Malgré le manque d´investissements, le pays abrite des laboratoires de recherche renommé. Le Fiocruz, par exemple, a été désigné Laboratoire de référence des Amériques par l’Organisation Mondiale de la Santé, aux côtés du Laboratoire CDC aux États-unis.
Aujourd’hui, le Brésil cherche désespérément à acheter des réactifs pour les tests et des équipements de protection pour les professionnels de la santé (dont 90 % sont fabriqués en Chine). Mais outre le fait que les États-Unis prennnent du matériel destiné à la France par le fait qu’ils payent cash, la situation brésilienne est encore plus compliquée après les tensions diplomatiques qui ont commencé le mois dernier, lorsque le membre du Congrès et fils du président, Eduardo Bolsonaro, a critiqué la posture de Pékin au début de la pandémie sur un réseau social et a fait réagir l’ambassade du pays de manière incisive. Le président de la Chambre des Députés, Rodrigo Maia, et le chancelier Ernesto Araújo ont dû s’excuser. Et au début de ce mois, c’était au tour du ministre de l’Éducation, Abraham Weintraub, de publier sur Twitter un message laissant entendre que la pandémie servait le désir de la Chine de « dominer le monde« . Ces commentaires vont-ils créer des restrictions sur l’envoi du matériel si nécessaire pour sauver des vies au Brésil?
Les systèmes de santé des États d’Amazonas et de Ceará se sont déjà effondrés et la situation commence à être grave à São Paulo.

• Extraits de données
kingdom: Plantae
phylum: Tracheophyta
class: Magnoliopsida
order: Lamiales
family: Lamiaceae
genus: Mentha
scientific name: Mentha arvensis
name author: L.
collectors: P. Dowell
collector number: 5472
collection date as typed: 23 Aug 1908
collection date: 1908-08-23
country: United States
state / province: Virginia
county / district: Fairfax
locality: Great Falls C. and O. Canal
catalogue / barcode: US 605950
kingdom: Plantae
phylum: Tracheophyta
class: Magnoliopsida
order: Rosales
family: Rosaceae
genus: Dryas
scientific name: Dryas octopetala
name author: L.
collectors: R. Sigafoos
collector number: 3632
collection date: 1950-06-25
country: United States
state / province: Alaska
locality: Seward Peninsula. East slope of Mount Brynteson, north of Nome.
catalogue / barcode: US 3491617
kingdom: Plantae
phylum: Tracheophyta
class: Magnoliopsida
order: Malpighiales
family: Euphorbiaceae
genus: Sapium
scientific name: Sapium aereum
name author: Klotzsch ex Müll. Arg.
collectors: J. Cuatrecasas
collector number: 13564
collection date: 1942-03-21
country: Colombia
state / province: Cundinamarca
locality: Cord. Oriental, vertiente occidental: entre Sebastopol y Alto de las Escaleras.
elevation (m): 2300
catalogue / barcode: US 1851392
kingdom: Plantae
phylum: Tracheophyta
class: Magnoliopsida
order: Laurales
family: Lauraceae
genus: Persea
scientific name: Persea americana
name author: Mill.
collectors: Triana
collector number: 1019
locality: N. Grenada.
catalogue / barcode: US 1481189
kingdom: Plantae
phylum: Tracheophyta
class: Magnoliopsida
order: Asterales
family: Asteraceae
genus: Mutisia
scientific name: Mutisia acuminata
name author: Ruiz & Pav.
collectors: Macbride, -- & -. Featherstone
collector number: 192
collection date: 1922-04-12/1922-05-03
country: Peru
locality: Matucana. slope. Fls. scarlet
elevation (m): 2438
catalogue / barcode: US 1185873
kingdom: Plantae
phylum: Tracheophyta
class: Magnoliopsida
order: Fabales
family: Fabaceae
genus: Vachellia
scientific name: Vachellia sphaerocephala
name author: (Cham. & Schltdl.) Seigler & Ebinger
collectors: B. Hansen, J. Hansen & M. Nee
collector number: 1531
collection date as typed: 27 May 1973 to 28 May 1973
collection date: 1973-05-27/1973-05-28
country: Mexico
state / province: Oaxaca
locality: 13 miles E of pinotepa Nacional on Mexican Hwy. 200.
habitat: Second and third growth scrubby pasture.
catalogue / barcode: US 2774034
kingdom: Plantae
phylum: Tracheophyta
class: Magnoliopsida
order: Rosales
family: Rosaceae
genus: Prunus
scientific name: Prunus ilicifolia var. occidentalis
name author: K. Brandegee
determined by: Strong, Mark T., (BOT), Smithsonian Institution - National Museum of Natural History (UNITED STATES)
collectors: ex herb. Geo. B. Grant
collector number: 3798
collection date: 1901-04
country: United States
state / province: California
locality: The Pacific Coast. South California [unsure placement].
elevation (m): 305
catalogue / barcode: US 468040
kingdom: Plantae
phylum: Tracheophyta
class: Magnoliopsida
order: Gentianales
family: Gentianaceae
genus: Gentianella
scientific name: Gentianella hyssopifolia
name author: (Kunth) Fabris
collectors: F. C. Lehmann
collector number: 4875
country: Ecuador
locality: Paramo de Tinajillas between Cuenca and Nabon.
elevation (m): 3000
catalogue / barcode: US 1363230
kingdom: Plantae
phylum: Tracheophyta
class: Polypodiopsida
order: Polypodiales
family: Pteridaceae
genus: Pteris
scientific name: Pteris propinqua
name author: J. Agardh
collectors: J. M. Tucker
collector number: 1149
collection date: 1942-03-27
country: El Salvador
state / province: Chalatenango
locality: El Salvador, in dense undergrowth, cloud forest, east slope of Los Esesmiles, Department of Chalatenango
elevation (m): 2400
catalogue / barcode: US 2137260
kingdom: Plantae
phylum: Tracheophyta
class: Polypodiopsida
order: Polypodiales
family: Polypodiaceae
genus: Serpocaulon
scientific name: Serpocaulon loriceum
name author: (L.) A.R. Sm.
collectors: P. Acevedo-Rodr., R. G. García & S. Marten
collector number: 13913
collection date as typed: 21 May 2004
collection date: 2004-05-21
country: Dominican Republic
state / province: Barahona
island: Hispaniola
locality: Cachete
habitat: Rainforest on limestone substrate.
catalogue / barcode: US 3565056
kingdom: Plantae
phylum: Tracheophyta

• Travail à faire
D'après le texte de l'exercice, pourquoi la situation du Brésil pour acheter des réactifs et des équipements de protection est-elle encore plus compliquée ? Répondez en une à trois phrases.

• Zone de réponse
La situation est encore plus compliquée à cause des tensions diplomatiques avec la Chine, où sont fabriqués 90 % de ces équipements. Ces tensions ont commencé le mois dernier, lorsqu'Eduardo Bolsonaro a critiqué sur un réseau social la posture de Pékin au début de la pandémie, ce qui a fait réagir l'ambassade de manière incisive.